Dataset extract »

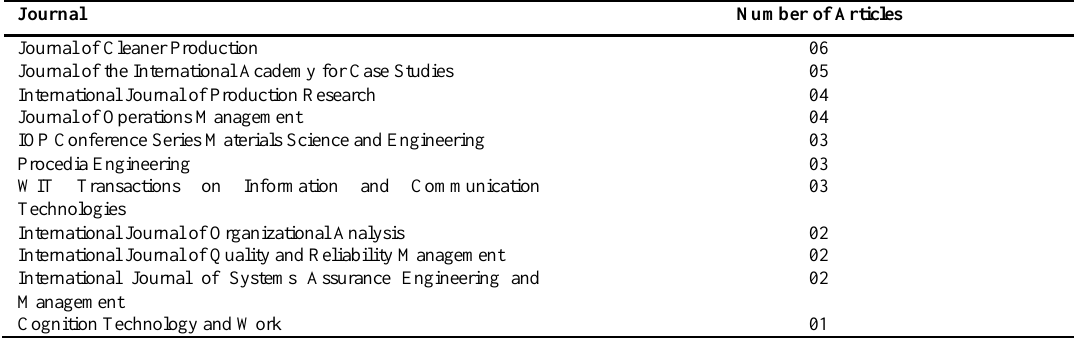
Table 4. Journal-wise publications: intellectual capital and operational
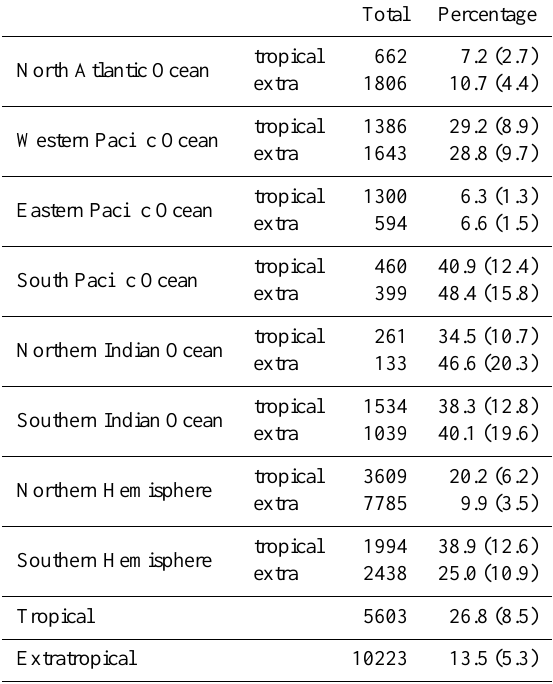
Table 4. Summary of Table 3, reporting the percentage of tropical and extratropical cases binned into ocean basins, hemispheres, and tropics/extratropics. The column “Percentage” reports the percent- age of possible overshootings computed with Eq. (2) and within brackets the percentage of possible overshootings computed with Eq. (3).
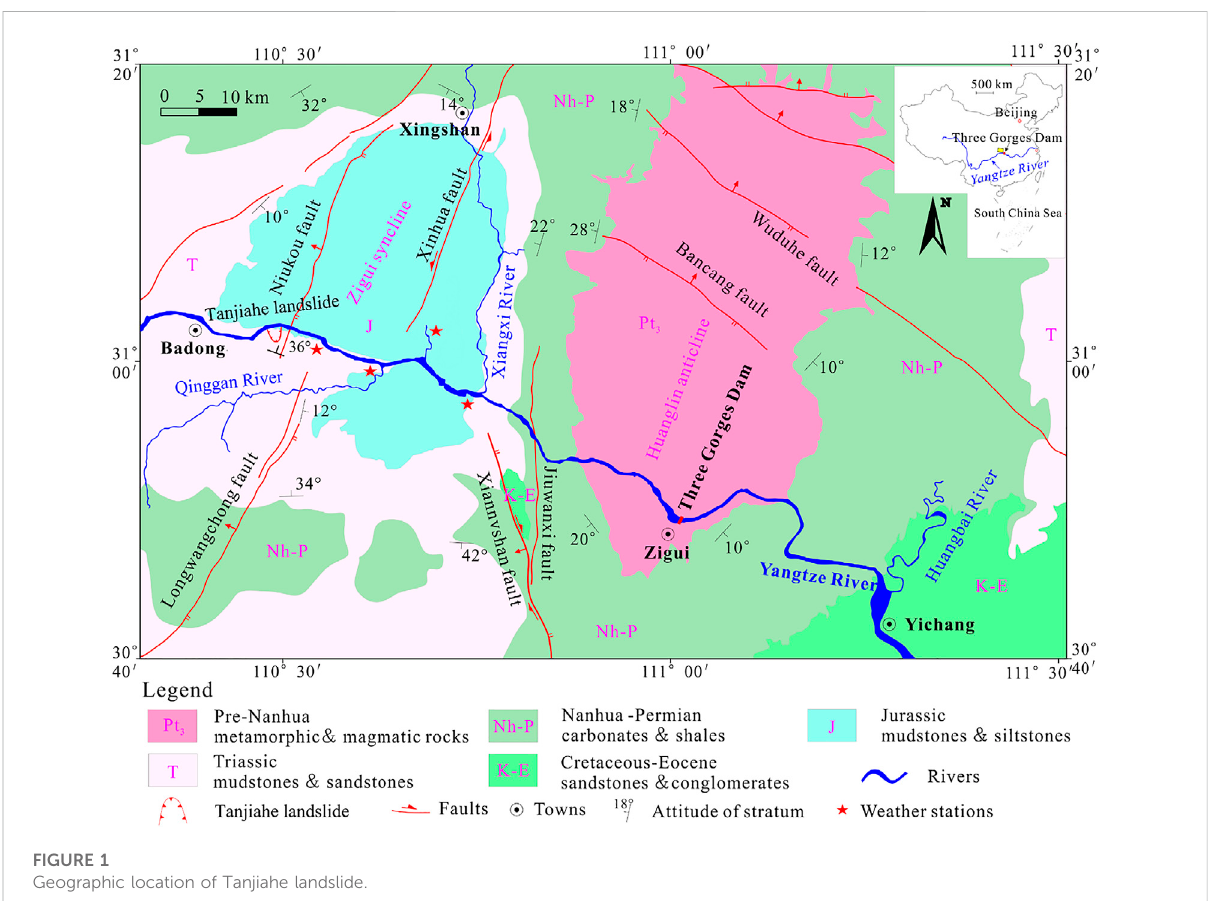
FIGURE 1 Geographic location of Tanjiahe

Exercise brief » Render the data above verbatim and without pictures.

Answer area »
Table 4. Journal-wise publications: intellectual capital and operational
Table 4. Summary of Table 3, reporting the percentage of tropical and extratropical cases binned into ocean basins, hemispheres, and tropics/extratropics. The column “Percentage” reports the percent- age of possible overshootings computed with Eq. (2) and within brackets the percentage of possible overshootings computed with Eq. (3).
FIGURE 1 Geographic location of Tanjiahe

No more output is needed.